Le roi sourit à Wein. « Qu’est-ce qui ne va pas, Prince ? Vous ai-je pris au dépourvu ? »
« Hum… Vous allez accepter ? »
« Ma parole est mon engagement. Bien sûr, nous devrons régler les détails. Nous ne pouvons pas le rendre officiel tout de suite, donc j’espère que vous êtes d’accord avec un accord verbal. Mais une alliance semble splendide. N’est-ce pas, Tolcheila ? »
« D’accord. C’est de très bon augure. »
Quoi — !?
Cela avait déstabilisé Wein.
Tu vas sérieusement dire oui ? Et j’étais là, certain que nous allions vers la guerre ! Non pas que je me plaigne !
« Qu’est-ce qui ne va pas, Prince ? Vos expressions ont l’air… bizarres. »
« Ce n’est rien. Je suis si heureux, que je ne sais pas trop comment réagir. »
« Savourer le moment… Oh, je suppose que vous devez vous dépêcher de retourner dans votre pays, non ? »
« O-oui, bien… »
C’était son excuse pour forcer la Gruyère à donner une réponse, mais il ne pouvait pas revenir sur sa parole : « En fait, je pense rester, maintenant que nous avons formé une alliance. Votre nourriture est d’ailleurs délicieuse, » ouais. Aucune chance.
« Dans ce cas, je ne vous retarderai pas plus longtemps. Nous pouvons discuter des détails de l’alliance en communiquant par l’intermédiaire de nos subordonnés. Tolcheila, veille à ce que le prince soit envoyé. »

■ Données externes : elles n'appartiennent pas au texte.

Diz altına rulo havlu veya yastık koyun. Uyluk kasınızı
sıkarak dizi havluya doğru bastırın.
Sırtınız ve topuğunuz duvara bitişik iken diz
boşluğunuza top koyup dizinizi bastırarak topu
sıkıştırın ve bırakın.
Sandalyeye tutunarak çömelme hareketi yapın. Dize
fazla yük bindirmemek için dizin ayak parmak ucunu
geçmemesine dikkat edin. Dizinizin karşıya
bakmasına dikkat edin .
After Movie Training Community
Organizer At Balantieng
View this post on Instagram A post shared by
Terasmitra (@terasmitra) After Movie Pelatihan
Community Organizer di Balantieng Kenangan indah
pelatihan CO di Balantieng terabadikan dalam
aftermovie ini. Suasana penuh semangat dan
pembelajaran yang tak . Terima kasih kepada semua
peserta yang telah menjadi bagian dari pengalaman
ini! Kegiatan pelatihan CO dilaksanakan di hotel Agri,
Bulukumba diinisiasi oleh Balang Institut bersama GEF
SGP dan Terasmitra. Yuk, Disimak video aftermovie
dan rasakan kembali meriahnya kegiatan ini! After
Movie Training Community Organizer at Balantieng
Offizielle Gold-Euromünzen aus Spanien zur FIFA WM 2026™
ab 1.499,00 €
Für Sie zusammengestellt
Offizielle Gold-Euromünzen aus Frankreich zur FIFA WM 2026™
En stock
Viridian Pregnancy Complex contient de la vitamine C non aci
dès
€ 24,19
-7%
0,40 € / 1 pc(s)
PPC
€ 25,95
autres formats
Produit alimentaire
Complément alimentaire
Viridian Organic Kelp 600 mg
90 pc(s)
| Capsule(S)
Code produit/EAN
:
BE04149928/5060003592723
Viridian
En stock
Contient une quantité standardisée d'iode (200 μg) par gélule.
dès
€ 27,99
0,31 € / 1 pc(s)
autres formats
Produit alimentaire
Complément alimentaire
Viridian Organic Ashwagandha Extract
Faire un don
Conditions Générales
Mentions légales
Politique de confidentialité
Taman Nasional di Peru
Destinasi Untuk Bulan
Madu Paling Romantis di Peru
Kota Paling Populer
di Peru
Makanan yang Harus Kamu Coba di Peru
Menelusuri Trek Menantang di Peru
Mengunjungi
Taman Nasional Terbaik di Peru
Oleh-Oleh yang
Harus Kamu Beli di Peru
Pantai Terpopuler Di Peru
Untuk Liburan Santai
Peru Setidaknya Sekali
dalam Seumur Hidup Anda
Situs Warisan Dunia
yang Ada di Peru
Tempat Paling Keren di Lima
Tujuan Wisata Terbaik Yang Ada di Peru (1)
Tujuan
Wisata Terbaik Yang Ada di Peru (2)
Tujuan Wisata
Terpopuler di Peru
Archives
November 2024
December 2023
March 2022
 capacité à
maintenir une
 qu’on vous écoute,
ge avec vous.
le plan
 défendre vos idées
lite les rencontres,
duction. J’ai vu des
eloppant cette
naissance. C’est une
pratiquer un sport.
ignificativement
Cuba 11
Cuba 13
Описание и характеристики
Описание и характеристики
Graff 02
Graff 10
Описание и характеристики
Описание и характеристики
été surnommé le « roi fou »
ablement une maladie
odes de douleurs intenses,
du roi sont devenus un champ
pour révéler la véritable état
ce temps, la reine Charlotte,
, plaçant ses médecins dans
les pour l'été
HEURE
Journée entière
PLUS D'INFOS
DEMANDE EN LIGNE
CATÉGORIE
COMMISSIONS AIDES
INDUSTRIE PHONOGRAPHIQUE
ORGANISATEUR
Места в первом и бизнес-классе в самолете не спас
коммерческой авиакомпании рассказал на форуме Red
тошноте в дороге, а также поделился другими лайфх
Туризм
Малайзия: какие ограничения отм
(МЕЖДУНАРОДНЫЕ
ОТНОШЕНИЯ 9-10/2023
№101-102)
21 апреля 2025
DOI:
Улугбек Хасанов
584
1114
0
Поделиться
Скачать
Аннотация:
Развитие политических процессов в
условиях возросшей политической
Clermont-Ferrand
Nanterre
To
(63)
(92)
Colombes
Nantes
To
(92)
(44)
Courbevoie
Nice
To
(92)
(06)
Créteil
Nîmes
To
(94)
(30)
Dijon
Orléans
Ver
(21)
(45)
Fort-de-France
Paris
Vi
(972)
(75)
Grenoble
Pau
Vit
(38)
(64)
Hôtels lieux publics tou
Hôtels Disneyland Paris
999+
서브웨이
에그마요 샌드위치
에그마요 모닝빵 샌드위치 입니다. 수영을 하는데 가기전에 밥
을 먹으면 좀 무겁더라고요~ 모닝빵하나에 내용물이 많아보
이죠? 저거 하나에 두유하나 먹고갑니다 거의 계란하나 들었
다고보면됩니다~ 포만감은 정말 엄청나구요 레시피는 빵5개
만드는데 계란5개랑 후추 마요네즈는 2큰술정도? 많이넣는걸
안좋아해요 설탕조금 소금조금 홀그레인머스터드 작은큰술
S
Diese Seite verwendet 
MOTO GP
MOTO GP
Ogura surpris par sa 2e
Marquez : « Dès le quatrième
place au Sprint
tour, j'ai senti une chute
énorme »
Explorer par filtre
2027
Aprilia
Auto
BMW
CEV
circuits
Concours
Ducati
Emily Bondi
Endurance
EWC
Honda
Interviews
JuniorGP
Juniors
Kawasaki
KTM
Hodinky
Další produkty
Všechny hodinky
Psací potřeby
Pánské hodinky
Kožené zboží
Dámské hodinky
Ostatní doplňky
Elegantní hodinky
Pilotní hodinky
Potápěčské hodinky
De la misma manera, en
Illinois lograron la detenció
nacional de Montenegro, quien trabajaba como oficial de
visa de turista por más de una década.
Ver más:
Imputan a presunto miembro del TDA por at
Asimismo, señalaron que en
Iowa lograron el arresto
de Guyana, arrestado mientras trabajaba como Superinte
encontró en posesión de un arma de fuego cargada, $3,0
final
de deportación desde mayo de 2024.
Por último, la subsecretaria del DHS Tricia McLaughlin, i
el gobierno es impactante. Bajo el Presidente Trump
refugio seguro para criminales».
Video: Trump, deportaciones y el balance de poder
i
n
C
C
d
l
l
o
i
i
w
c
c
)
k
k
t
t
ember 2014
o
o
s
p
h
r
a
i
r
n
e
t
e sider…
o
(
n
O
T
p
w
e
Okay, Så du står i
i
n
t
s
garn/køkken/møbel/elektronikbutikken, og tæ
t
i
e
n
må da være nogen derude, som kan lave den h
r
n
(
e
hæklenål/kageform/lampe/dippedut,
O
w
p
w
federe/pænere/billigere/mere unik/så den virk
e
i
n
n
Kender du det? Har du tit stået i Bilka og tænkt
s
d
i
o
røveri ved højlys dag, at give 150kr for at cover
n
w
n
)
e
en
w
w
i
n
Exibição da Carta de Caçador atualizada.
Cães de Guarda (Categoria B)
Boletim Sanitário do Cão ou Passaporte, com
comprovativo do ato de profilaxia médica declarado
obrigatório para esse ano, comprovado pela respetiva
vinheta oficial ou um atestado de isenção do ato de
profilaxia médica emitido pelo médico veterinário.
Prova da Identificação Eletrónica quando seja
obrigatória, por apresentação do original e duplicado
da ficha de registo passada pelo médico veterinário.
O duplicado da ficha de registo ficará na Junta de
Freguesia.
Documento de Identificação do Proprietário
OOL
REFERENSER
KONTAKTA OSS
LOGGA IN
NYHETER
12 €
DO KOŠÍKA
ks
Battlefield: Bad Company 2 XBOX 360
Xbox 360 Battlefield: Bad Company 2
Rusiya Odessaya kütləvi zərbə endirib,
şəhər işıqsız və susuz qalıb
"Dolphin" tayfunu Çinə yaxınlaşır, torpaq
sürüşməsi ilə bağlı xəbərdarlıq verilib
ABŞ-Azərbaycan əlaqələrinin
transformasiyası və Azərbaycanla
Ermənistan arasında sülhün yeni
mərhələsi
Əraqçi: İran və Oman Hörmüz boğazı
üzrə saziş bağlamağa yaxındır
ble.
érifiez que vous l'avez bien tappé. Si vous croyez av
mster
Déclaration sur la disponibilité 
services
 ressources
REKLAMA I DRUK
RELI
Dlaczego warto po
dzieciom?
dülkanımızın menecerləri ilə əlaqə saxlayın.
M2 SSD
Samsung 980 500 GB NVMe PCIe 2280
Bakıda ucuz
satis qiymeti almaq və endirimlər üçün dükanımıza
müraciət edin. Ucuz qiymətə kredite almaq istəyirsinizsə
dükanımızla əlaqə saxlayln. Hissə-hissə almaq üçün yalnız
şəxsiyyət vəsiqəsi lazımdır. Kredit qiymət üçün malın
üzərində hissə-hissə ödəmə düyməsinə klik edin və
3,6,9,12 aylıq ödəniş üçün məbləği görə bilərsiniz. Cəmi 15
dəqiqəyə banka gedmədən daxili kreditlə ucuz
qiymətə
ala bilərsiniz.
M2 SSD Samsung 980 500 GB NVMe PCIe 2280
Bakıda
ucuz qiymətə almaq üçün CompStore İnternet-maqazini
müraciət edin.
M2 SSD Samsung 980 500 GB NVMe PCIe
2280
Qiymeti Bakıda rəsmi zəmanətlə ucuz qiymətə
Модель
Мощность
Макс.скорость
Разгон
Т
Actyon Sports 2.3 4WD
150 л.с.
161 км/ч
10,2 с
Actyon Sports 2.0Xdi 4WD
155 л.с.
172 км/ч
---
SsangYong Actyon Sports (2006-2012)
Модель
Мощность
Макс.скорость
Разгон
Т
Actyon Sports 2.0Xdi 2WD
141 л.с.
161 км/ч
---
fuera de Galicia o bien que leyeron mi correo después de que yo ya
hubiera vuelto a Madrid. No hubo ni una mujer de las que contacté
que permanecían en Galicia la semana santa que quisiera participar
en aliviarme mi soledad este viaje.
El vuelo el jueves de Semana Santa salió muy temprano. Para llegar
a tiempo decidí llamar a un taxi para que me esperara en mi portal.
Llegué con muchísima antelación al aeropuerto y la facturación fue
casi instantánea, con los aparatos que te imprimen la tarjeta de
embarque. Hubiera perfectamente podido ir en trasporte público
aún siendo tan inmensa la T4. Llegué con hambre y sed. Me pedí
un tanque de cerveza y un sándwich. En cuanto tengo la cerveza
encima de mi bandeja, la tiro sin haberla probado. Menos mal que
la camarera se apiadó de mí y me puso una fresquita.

« Compris. » Elle s’était levée.
Gruyère était essentiellement en train de la mettre en place pour être leur otage. Cela devait faire partie de son plan. Peut-être que c’était un signe de sa coopération ?
En tout cas, ils avaient accompli ce qu’ils avaient prévu de faire. Maintenant, tout allait se mettre en place… s’ils pouvaient rentrer chez eux en toute sécurité.
« Je vous suis reconnaissant pour votre hospitalité, Roi Gruyère. Je ne manquerai pas de vous le rendre un jour. »
« Je m’attendrai à un cadeau de remerciement qui me stupéfiera. Adieu, prince héritier. »
Guidée par Tolcheila, Wein s’était incliné, quittant le balcon avec Ninym à ses côtés.
Gruyère était maintenant tout seul.
« Je suis intéressé de voir comment cette performance va se dérouler, » avait-il murmuré avant de regarder vers le coin du balcon.
Cette silhouette n’était pas là quelques instants auparavant.
« — N’êtes-vous pas d’accord, Sirgis ? »
« Oui, Roi Gruyère. »
Sirgis. Le Premier ministre de Delunio offrit un sourire superficiel et hocha la tête.
+
Comme prévu, leur entourage s’était préparé à rentrer chez eux. Ninym avait effectué un dernier contrôle pendant que Wein s’inclinait devant Tolcheila.
« Merci d’être venue nous faire vos adieux, Princesse Tolcheila. Je suis terriblement désolé que nous partions si soudainement. J’aurais aimé que nous puissions passer plus de temps ensemble. »
« Ne vous inquiétez pas. Notre temps a peut-être été bref, mais j’ai une bonne idée de qui vous êtes. »
« Ah oui ? Et qu’est-ce que ce serait ? »
« Eh bien… » Tolcheila avait réfléchi un moment. « Je dirais que vous êtes un menteur intelligent, courageux et fascinant. »
« Un menteur, hein ? Et moi qui pensais que ma double langue avait perdu une partie de sa fonction en savourant votre nourriture. »
« Hee-hee. Vous êtes intéressant. Ne voulez-vous pas me prendre comme épouse ? Dans quelques années, je suis sûre que vous ne pourrez plus détacher vos yeux de mon corps. »
« … Je vais emporter votre offre chez moi et y réfléchir. »
« Quoi ? Une certaine fille vous plaît ? Eh bien, discutons-en lors de votre prochaine visite. »
« Je ne sais pas quand il y aura une “prochaine fois”. »
Ils étaient tous deux la royauté d’autres nations, après tout. Leurs occasions de se rencontrer étaient rares et espacées.
Tolcheila avait baissé la voix pour que personne d’autre ne puisse entendre. « Plus tôt que vous ne le pensez. »
« Qu’est-ce que c’était ? »
« Ah, rien. Je me parlais à moi-même. » Elle avait souri. « Adieu, Prince Wein. Je prie pour que vous fassiez bon voyage. »
« Merci. À la prochaine fois, Princesse Tolcheila. »
Wein monta dans la calèche, et ils quittèrent le palais éclairé par la lune. Ils avaient continué à se méfier des assassins sur la route, mais le groupe était retourné à Natra sans incident.
Cependant, le répit n’avait duré qu’un moment. Wein avait reçu deux nouvelles inattendues.
Premièrement, Delunio et Marden étaient en train de combattre à la frontière.
Deuxièmement, à la lumière de ces incidents, Soljest avait déclaré la guerre à Natra dans le cadre de leur traité avec Delunio.